EXERCISE BRIEF => Please write out the part of the dynamic programming chapter between "In the previous" and "trees and grids.", inclusive, word for word.

EXCERPTED PASSAGE =>
📖 Chapters

Data Structures and Algorithms in C (DSA)

Category: IT Fundamentals & Programming

This course is designed to help learners master the core concepts of Data Structures and Algorithms (DSA) using the C programming language. Starting from the basics and advancing to complex topics like graphs, dynamic programming, and memory optimization, this course …

Advanced DP (LIS, Knapsack, DP on Trees/Grids)

📘 Chapter: Advanced DP (LIS, Knapsack, DP on Trees/Grids)

In the previous chapter, we covered the fundamental principles of Dynamic Programming: Optimal Substructure and Overlapping Subproblems, along with the Memoization (top-down) and Tabulation (bottom-up) approaches. Now, we'll dive into some classic and more advanced DP problems. These problems will solidify your understanding and equip you with patterns that are applicable to a wide range of challenges, including those on sequences, items with weights, and structured data like trees and grids.

📈 1. Longest Increasing Subsequence (LIS)

The LIS problem is a fundamental sequence problem solved with DP.

GIVEN INFORMATION =>
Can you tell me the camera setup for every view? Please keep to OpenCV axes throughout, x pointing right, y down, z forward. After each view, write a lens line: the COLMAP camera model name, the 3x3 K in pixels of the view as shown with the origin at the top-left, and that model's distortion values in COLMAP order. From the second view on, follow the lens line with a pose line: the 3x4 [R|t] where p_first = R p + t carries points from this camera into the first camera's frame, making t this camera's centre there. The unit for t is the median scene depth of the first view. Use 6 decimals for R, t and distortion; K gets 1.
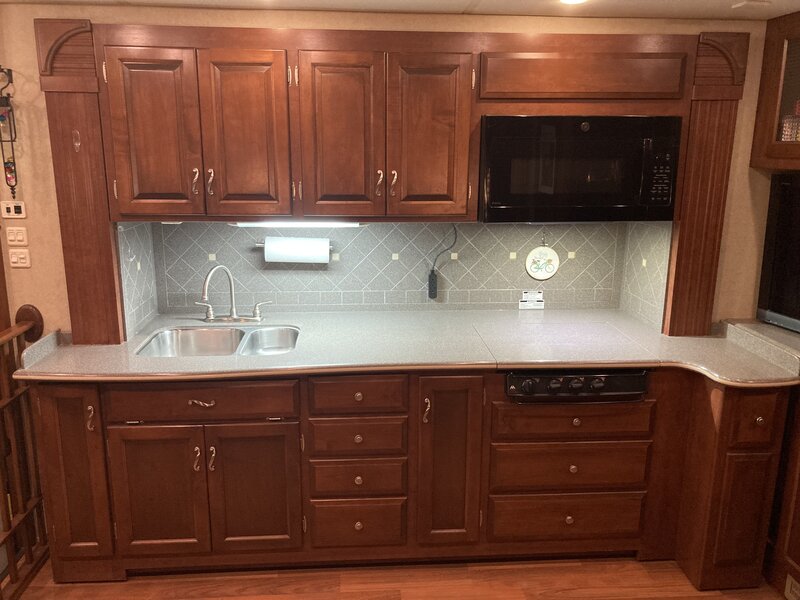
lens RADIAL K [[666.9, 0, 400.0], [0, 666.9, 300.0], [0, 0, 1]] dist [0.049679, -0.004326]
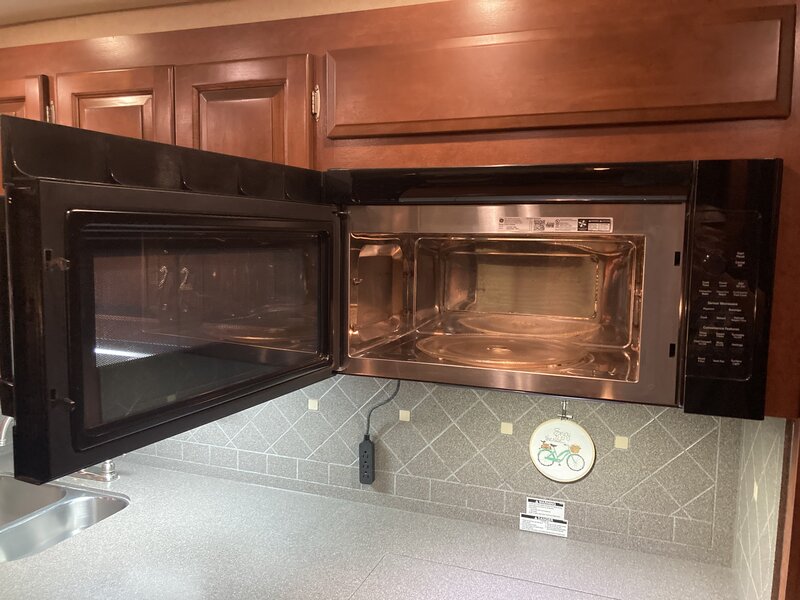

ANSWER TO THIS PROBLEM =>
In the previous chapter, we covered the fundamental principles of Dynamic Programming: Optimal Substructure and Overlapping Subproblems, along with the Memoization (top-down) and Tabulation (bottom-up) approaches. Now, we'll dive into some classic and more advanced DP problems. These problems will solidify your understanding and equip you with patterns that are applicable to a wide range of challenges, including those on sequences, items with weights, and structured data like trees and grids.